◆ **Exercise goal**
An exact transcript of every entry is required, without any of the pictures.

◆ **Excerpted records**
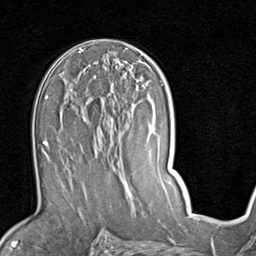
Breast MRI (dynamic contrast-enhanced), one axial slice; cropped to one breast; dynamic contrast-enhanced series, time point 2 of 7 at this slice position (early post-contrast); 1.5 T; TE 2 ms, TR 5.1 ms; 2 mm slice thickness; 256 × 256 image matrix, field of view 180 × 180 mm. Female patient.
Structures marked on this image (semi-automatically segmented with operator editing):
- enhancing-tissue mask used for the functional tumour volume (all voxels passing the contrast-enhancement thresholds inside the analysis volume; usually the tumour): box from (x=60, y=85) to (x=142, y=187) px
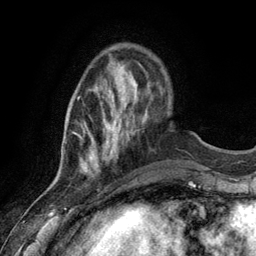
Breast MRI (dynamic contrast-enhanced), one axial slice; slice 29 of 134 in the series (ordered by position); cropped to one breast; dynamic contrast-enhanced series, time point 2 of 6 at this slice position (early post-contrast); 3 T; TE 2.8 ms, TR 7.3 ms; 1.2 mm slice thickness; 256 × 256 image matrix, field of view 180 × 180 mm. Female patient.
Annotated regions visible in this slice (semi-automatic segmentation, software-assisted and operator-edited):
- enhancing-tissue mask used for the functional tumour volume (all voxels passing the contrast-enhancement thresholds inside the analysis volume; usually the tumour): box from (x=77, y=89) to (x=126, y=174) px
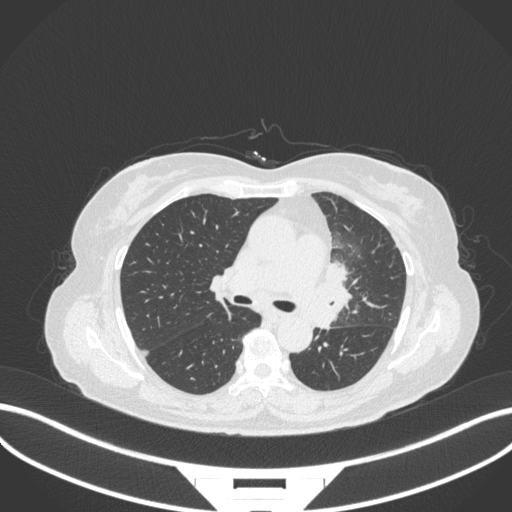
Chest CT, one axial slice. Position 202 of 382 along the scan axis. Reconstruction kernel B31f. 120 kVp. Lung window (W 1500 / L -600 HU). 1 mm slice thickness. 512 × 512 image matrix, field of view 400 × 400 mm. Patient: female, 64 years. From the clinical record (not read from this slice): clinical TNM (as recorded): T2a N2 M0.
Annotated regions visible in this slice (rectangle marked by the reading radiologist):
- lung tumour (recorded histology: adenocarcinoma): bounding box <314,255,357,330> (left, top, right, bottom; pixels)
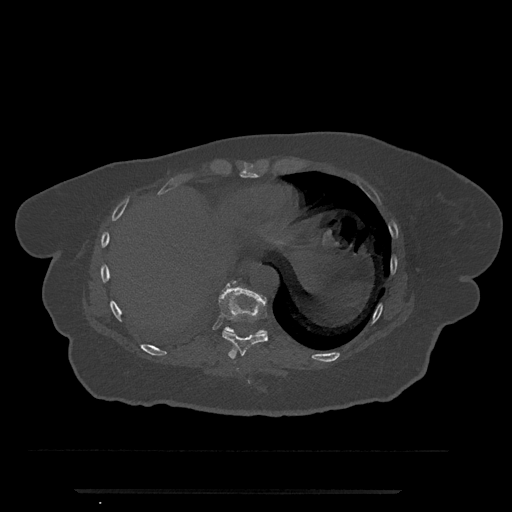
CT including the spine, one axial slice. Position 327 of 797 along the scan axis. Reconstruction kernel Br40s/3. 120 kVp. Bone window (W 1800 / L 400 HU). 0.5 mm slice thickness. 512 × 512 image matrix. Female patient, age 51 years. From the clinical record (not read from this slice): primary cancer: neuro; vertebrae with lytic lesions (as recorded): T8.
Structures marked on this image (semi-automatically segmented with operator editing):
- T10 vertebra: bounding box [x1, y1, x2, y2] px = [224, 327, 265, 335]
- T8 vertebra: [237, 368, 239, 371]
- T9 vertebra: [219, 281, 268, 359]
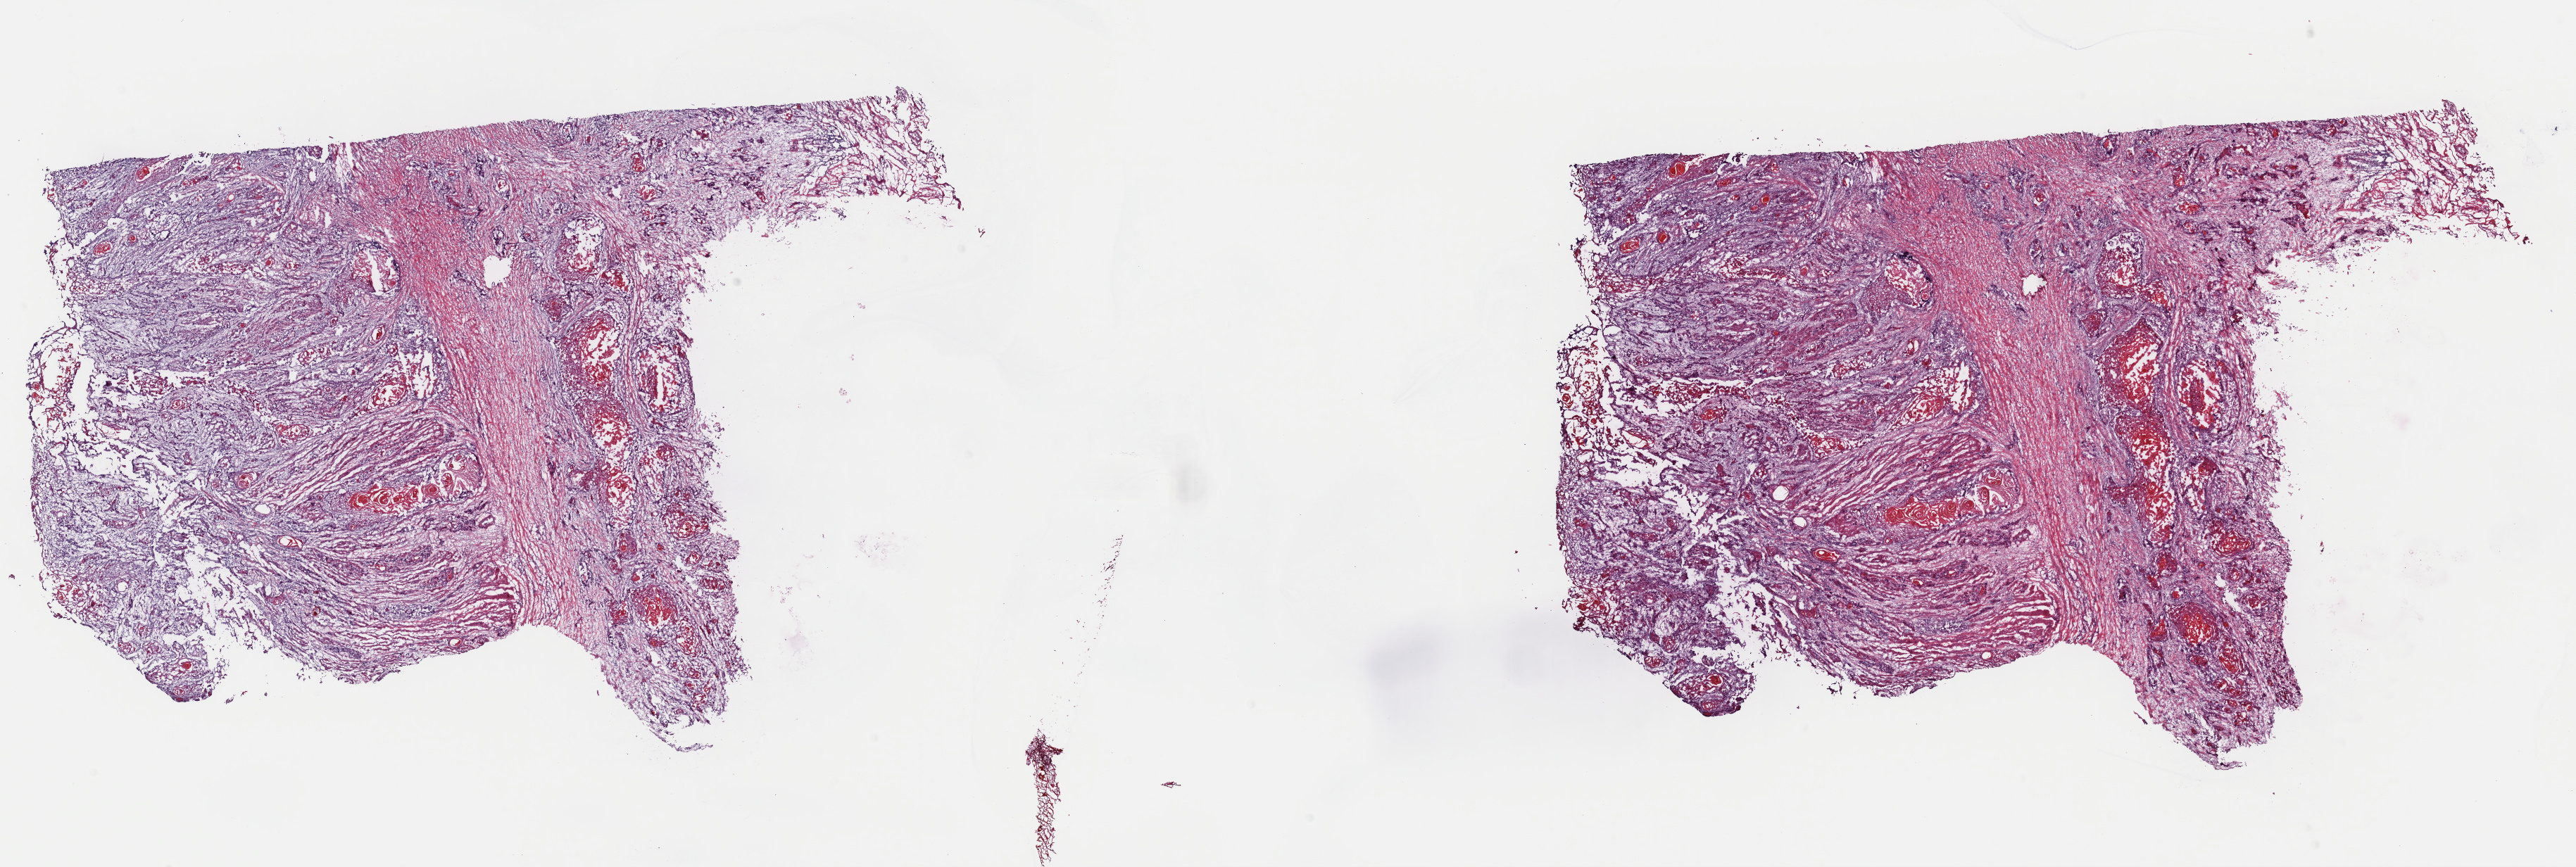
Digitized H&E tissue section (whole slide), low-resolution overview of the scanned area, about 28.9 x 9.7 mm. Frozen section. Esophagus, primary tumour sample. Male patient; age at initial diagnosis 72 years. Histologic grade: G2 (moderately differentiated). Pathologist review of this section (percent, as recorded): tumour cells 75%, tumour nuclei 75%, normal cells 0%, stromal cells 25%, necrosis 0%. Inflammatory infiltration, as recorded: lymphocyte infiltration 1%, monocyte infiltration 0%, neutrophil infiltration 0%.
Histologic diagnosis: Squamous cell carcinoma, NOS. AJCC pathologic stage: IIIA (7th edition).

◆ **Exercise output**
Breast MRI (dynamic contrast-enhanced), one axial slice; cropped to one breast; dynamic contrast-enhanced series, time point 2 of 7 at this slice position (early post-contrast); 1.5 T; TE 2 ms, TR 5.1 ms; 2 mm slice thickness; 256 × 256 image matrix, field of view 180 × 180 mm. Female patient.
Structures marked on this image (semi-automatically segmented with operator editing):
- enhancing-tissue mask used for the functional tumour volume (all voxels passing the contrast-enhancement thresholds inside the analysis volume; usually the tumour): box from (x=60, y=85) to (x=142, y=187) px
Breast MRI (dynamic contrast-enhanced), one axial slice; slice 29 of 134 in the series (ordered by position); cropped to one breast; dynamic contrast-enhanced series, time point 2 of 6 at this slice position (early post-contrast); 3 T; TE 2.8 ms, TR 7.3 ms; 1.2 mm slice thickness; 256 × 256 image matrix, field of view 180 × 180 mm. Female patient.
Annotated regions visible in this slice (semi-automatic segmentation, software-assisted and operator-edited):
- enhancing-tissue mask used for the functional tumour volume (all voxels passing the contrast-enhancement thresholds inside the analysis volume; usually the tumour): box from (x=77, y=89) to (x=126, y=174) px
Chest CT, one axial slice. Position 202 of 382 along the scan axis. Reconstruction kernel B31f. 120 kVp. Lung window (W 1500 / L -600 HU). 1 mm slice thickness. 512 × 512 image matrix, field of view 400 × 400 mm. Patient: female, 64 years. From the clinical record (not read from this slice): clinical TNM (as recorded): T2a N2 M0.
Annotated regions visible in this slice (rectangle marked by the reading radiologist):
- lung tumour (recorded histology: adenocarcinoma): bounding box <314,255,357,330> (left, top, right, bottom; pixels)
CT including the spine, one axial slice. Position 327 of 797 along the scan axis. Reconstruction kernel Br40s/3. 120 kVp. Bone window (W 1800 / L 400 HU). 0.5 mm slice thickness. 512 × 512 image matrix. Female patient, age 51 years. From the clinical record (not read from this slice): primary cancer: neuro; vertebrae with lytic lesions (as recorded): T8.
Structures marked on this image (semi-automatically segmented with operator editing):
- T10 vertebra: bounding box [x1, y1, x2, y2] px = [224, 327, 265, 335]
- T8 vertebra: [237, 368, 239, 371]
- T9 vertebra: [219, 281, 268, 359]
Digitized H&E tissue section (whole slide), low-resolution overview of the scanned area, about 28.9 x 9.7 mm. Frozen section. Esophagus, primary tumour sample. Male patient; age at initial diagnosis 72 years. Histologic grade: G2 (moderately differentiated). Pathologist review of this section (percent, as recorded): tumour cells 75%, tumour nuclei 75%, normal cells 0%, stromal cells 25%, necrosis 0%. Inflammatory infiltration, as recorded: lymphocyte infiltration 1%, monocyte infiltration 0%, neutrophil infiltration 0%.
Histologic diagnosis: Squamous cell carcinoma, NOS. AJCC pathologic stage: IIIA (7th edition).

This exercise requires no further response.